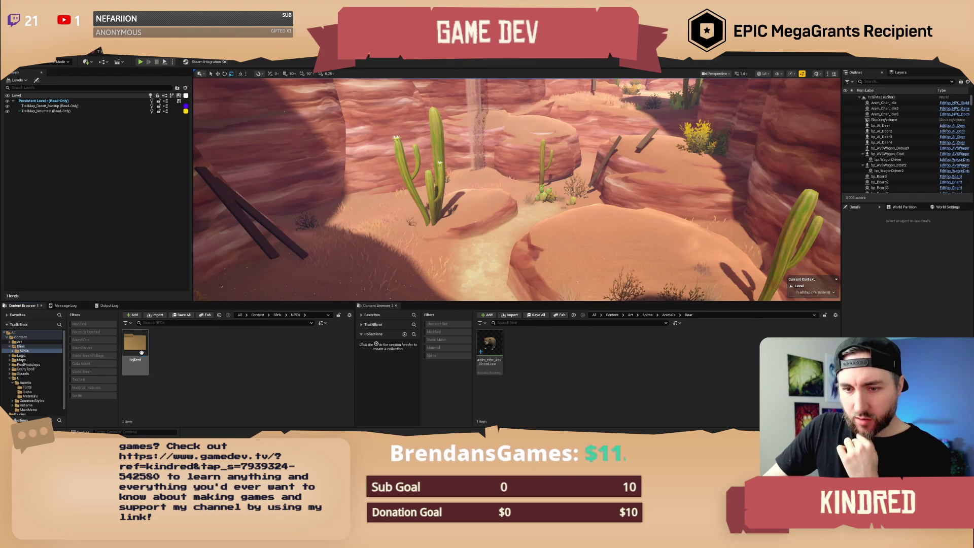
pyautogui.doubleClick(136, 350)
pyautogui.click(140, 351)
pyautogui.doubleClick(140, 351)
pyautogui.doubleClick(136, 349)
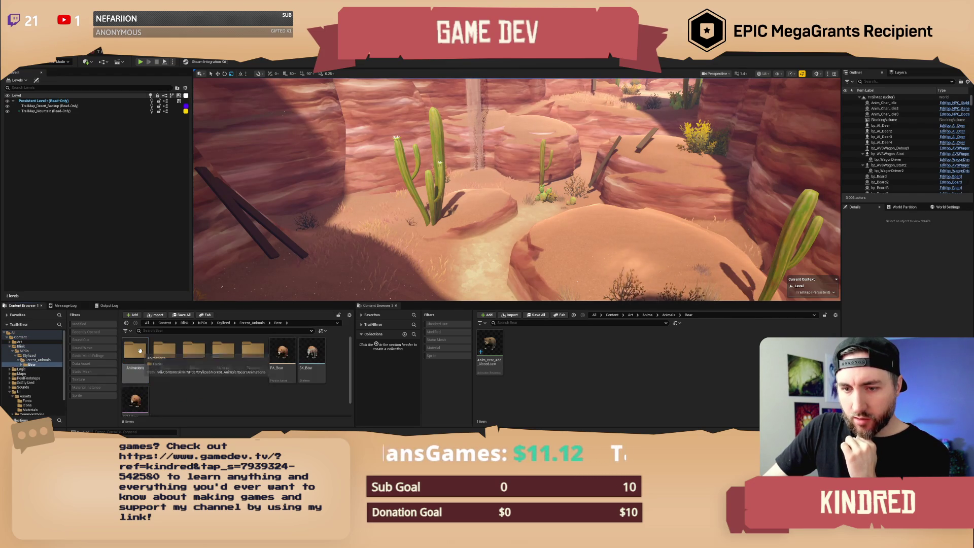
# Move SK_Bear and PA_Bear into Art/Characters/Animals/Bear, checking out the affected files.
pyautogui.click(304, 369)
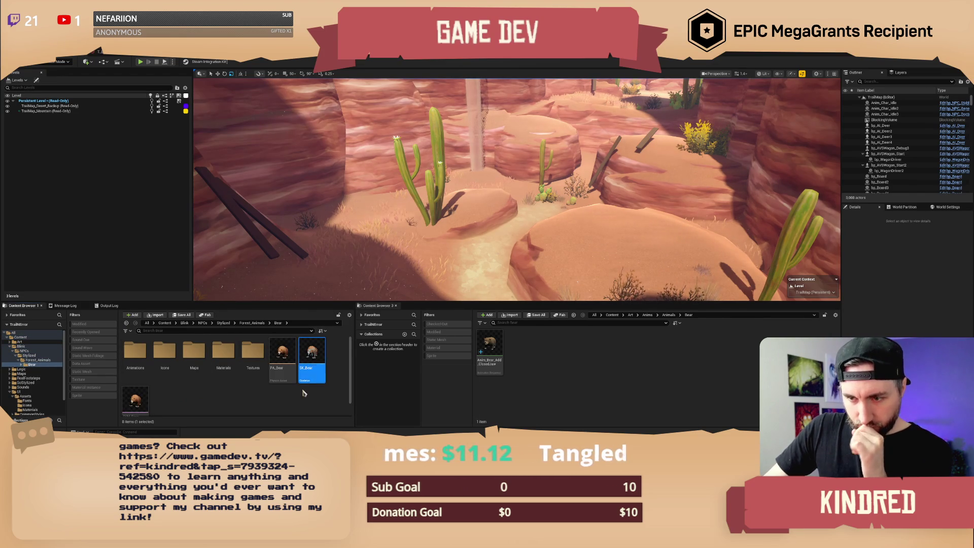
pyautogui.keyDown('ctrl'); pyautogui.click(282, 360); pyautogui.keyUp('ctrl')
pyautogui.moveTo(304, 368)
pyautogui.mouseDown()
pyautogui.moveTo(311, 350)
pyautogui.moveTo(495, 366)
pyautogui.moveTo(599, 337)
pyautogui.mouseUp()
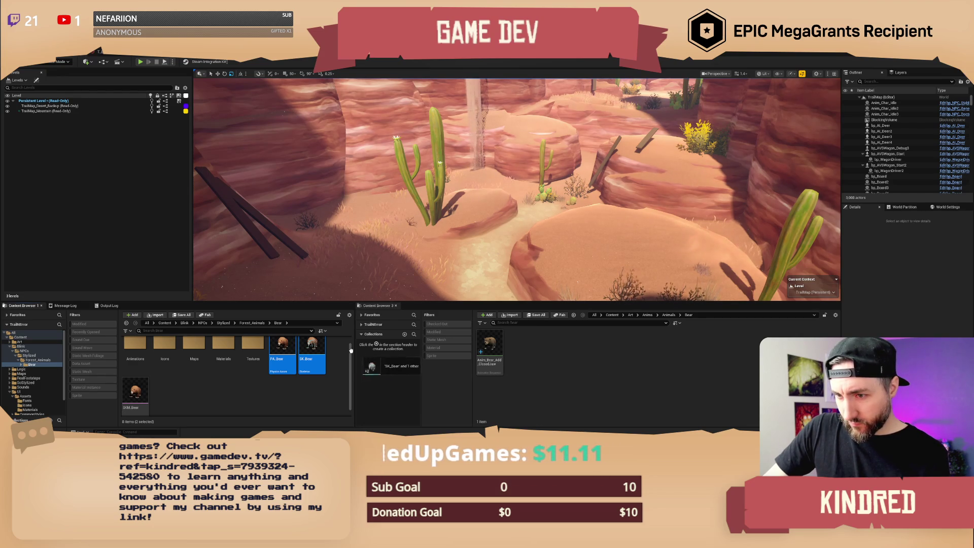
pyautogui.click(630, 314)
pyautogui.doubleClick(518, 344)
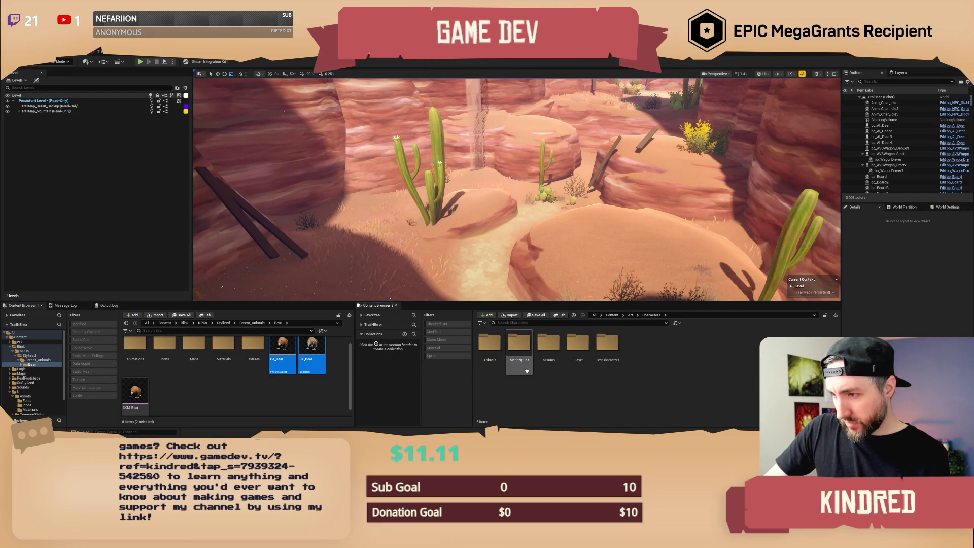
pyautogui.doubleClick(490, 352)
pyautogui.doubleClick(490, 345)
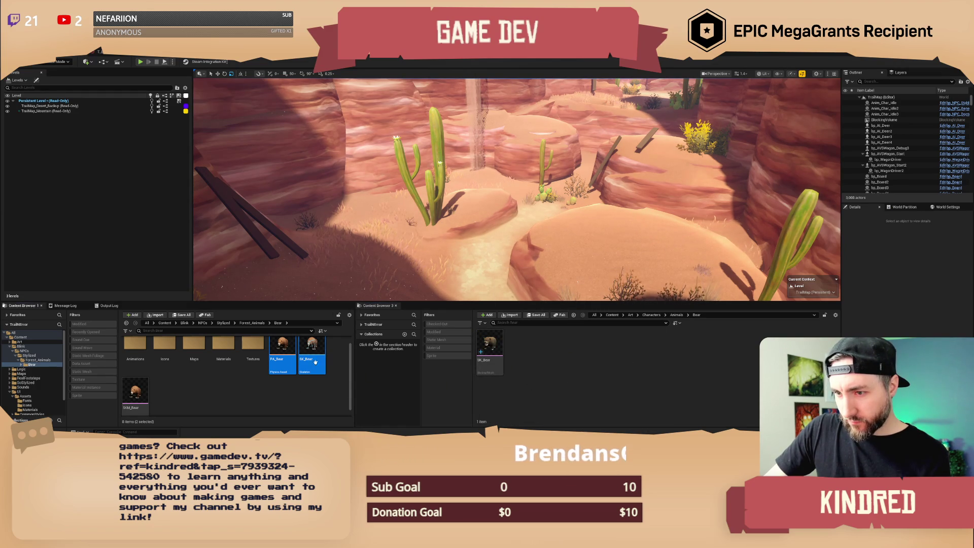
pyautogui.moveTo(536, 354); pyautogui.dragTo(536, 354)
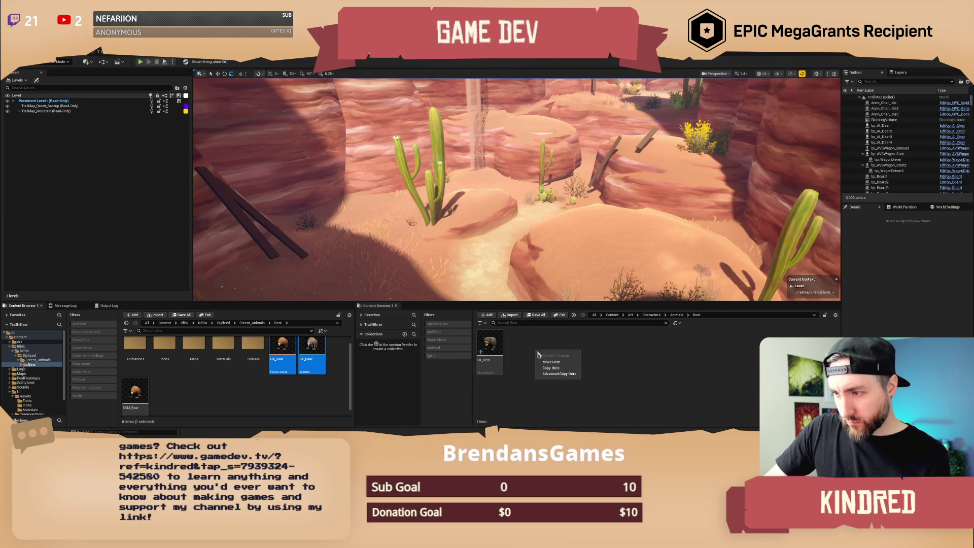
pyautogui.click(551, 362)
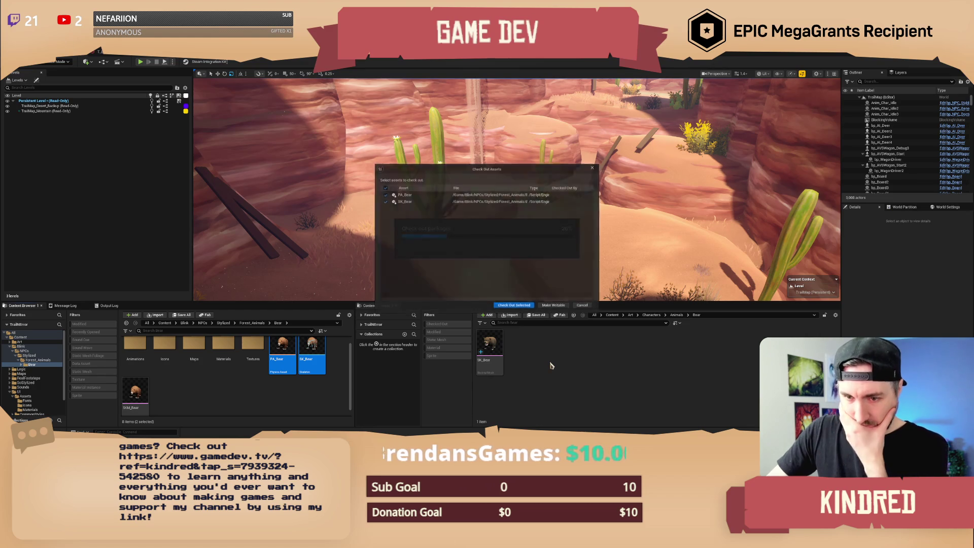
pyautogui.click(514, 306)
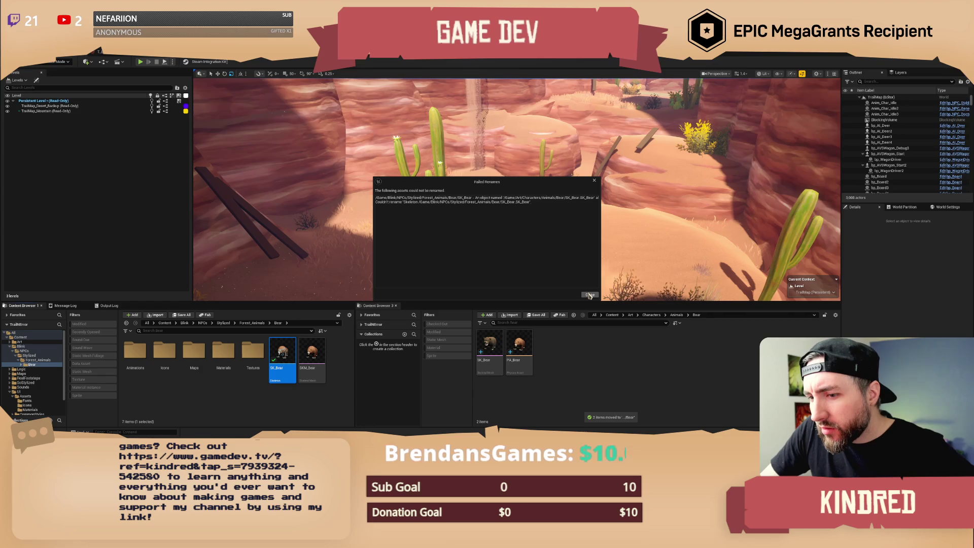
# Dismiss the Failed Renames notice and rename the Art folder's SK_Bear mesh to SKM_Bear.
pyautogui.click(590, 295)
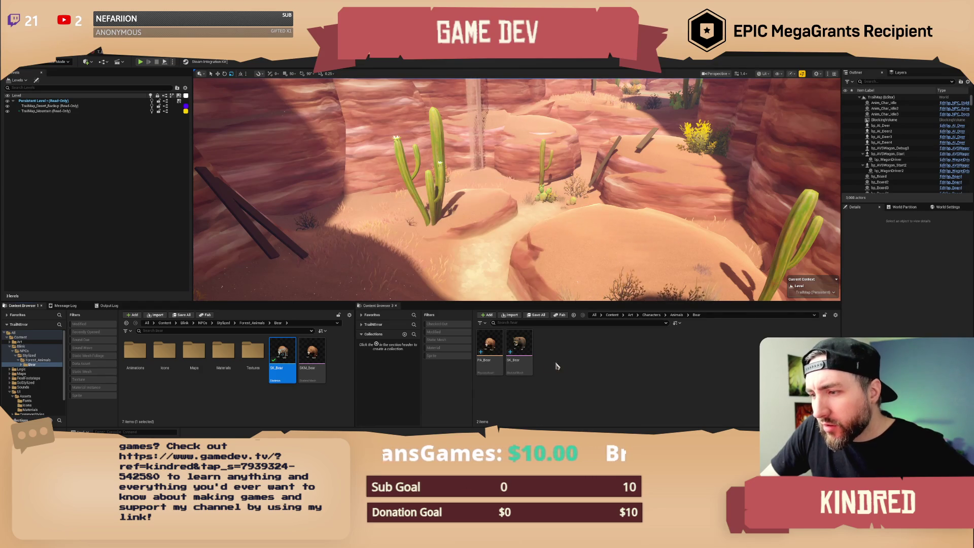
pyautogui.click(526, 365)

□ □ □ □

Print the data above verbatim from the first line through the line holding "pyautogui.keyDown('ctrl'); pyautogui.click(282, 360);", leaving every picture out.

RESPONSE TO THIS EXERCISE:
pyautogui.doubleClick(136, 350)
pyautogui.click(140, 351)
pyautogui.doubleClick(140, 351)
pyautogui.doubleClick(136, 349)
# Move SK_Bear and PA_Bear into Art/Characters/Animals/Bear, checking out the affected files.
pyautogui.click(304, 369)
pyautogui.keyDown('ctrl'); pyautogui.click(282, 360); pyautogui.keyUp('ctrl')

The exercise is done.